Nous voilà en 1956, et l’échec de Candide à Broadway est suivi l’année suivante du triomphe de « West Side Story » (732 représentations), adaptation moderne du mythe de Roméo et Juliette, chorégraphie de Jerome Robbins, lyriques de Stephen Sondheim.
Ah « West Side Story » ! Fatigué qu’on l’y ramène sans cesse, il finira par interdire qu’on le présente comme son auteur, et pourtant aucune de ses autres œuvres, à son grand désespoir, n’atteindra jamais une telle reconnaissance. C’est un autre des conflits qui l’ont poursuivi toute sa vie : il se voulait compositeur d’un grand opéra américain révolutionnant le genre, comme « West Side Story » avait bouleversé la comédie musicale yankee.
Tel est le thème d’un excellent documentaire réalisé cette année par le cinéaste allemand Thomas von Steinaecker, intitulé «Le déchirement d’un génie», présenté sur Arte lundi 20 a0ût à 0h35 (admirez l’heure !), mais heureusement toujours visible sur Arte Concert jusqu’au 16 novembre. Il défend la thèse d’un Lenny véritablement obsédé, torturé par ce désir de composition entrant en conflit avec la direction d’orchestre, lui qui a régné sur le New York Philharmonic de 1957 à 1969, lui qu’on réclamait dans le monde entier à la tête des plus grandes formations.
Le témoignage des trois enfants Bernstein est passionnant. Alexander, Jamie et Nina sont filmés assis côte à côte sur un divan de velours beige, intervenant fréquemment avec beaucoup d’aisance, Jamie déclarant notamment que la direction d’orchestre était pour son père «comme une drogue». Quelle griserie de se tenir sur le podium, centre de tous les regards, admiré de tous, adoré des musiciens et du public ! Pas étonnant qu’il ait été, à l’égal de Karajan bien que dans un style opposé, un des maestros ayant le plus enregistré, considéré comme le maître absolu de Mahler.

Votre travail =
1 > Pouvez-vous extraire des entrées, sans rien y changer, la partie qui s'ouvre sur la ligne contenant « genus: Sarcophrynium » et se ferme sur celle contenant « scientific name: Lespedeza stuevei », ces deux lignes comprises ?
2 > Pouvez-vous prolonger l'extrait consacré à Bernstein à partir de sa dernière phrase ?

Entrées fournies =
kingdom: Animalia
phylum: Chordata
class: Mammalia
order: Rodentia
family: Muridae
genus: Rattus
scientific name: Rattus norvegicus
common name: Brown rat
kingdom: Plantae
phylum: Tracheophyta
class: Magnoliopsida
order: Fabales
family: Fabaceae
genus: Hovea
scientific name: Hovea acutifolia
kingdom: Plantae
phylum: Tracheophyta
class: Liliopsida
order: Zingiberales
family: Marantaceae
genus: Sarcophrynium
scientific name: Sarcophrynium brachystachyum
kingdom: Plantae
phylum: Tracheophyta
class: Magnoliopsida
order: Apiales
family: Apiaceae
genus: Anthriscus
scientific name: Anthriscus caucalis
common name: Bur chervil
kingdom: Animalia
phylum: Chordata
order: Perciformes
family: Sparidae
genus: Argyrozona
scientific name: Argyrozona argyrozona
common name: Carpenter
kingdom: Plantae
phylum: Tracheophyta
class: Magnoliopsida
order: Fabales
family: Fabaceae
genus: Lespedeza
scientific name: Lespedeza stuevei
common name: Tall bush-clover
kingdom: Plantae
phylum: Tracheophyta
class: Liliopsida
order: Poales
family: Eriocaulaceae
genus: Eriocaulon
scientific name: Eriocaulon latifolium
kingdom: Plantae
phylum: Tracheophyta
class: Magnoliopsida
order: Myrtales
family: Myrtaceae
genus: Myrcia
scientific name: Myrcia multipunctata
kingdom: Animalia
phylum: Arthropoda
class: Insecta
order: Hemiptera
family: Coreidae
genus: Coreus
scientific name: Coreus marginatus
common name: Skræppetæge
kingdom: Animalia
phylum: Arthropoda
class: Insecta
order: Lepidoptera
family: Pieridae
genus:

Réponses par consigne =
1 >
genus: Sarcophrynium
scientific name: Sarcophrynium brachystachyum
kingdom: Plantae
phylum: Tracheophyta
class: Magnoliopsida
order: Apiales
family: Apiaceae
genus: Anthriscus
scientific name: Anthriscus caucalis
common name: Bur chervil
kingdom: Animalia
phylum: Chordata
order: Perciformes
family: Sparidae
genus: Argyrozona
scientific name: Argyrozona argyrozona
common name: Carpenter
kingdom: Plantae
phylum: Tracheophyta
class: Magnoliopsida
order: Fabales
family: Fabaceae
genus: Lespedeza
scientific name: Lespedeza stuevei

2 >
Par contraste, comme la composition est ardue, lorsqu’on se retrouve seul dans le silence face à la page blanche. Lenny explique combien il remercie sa femme Felicia de l’avoir supporté lors de l’accouchement de son œuvre « Mass » (qui n’a rien d’une messe catholique), œuvre inclassable commandée par Jackie Kennedy pour l’inauguration du nouveau Kennedy Center à Washington en 1971. Ce bizarre composite musical sera éreinté par «la presse qui compte», tout comme ses œuvres suivantes.
Encore un conflit intérieur, ce mariage avec l’actrice Felicia Montealegre Cohn en septembre 1951. Comme ils sont beaux et élégants, sur cette photo de mariage célébré dans une synagogue de Boston ! Il a trente-trois ans, son mariage va durer jusqu’à la mort de Felicia en 1978, leur donner trois enfants, mais on comprend mieux aujourd’hui que ce fut un moyen pour Lenny de tenter de dompter son homosexualité en se coulant dans un moule acceptable par la société de l’époque.
Le documentaire rappelle cette lettre désormais fameuse écrite un jour de crise par Felicia : «Tu es homosexuel et ne changeras peut-être jamais – tu refuses d’envisager une double vie, mais si ta sérénité, ta santé, tout ton système nerveux dépendent d’un certain penchant sexuel que peux-tu y faire ?». Felicia saura jouer son rôle de boussole dans la vie de cet être tourbillonnant, notamment sur le plan social, comme lors de cette célèbre soirée destinée à lever des fonds pour soutenir les Black Panthers, donnée le 14 janvier 1970 dans leur appartement de l’Upper East Side de Manhattan (duplex de treize pièces avec terrasse), moquée dans le New York Magazine peu après par l’écrivain satirique Tom Wolfe sous le terme de «Radical chic».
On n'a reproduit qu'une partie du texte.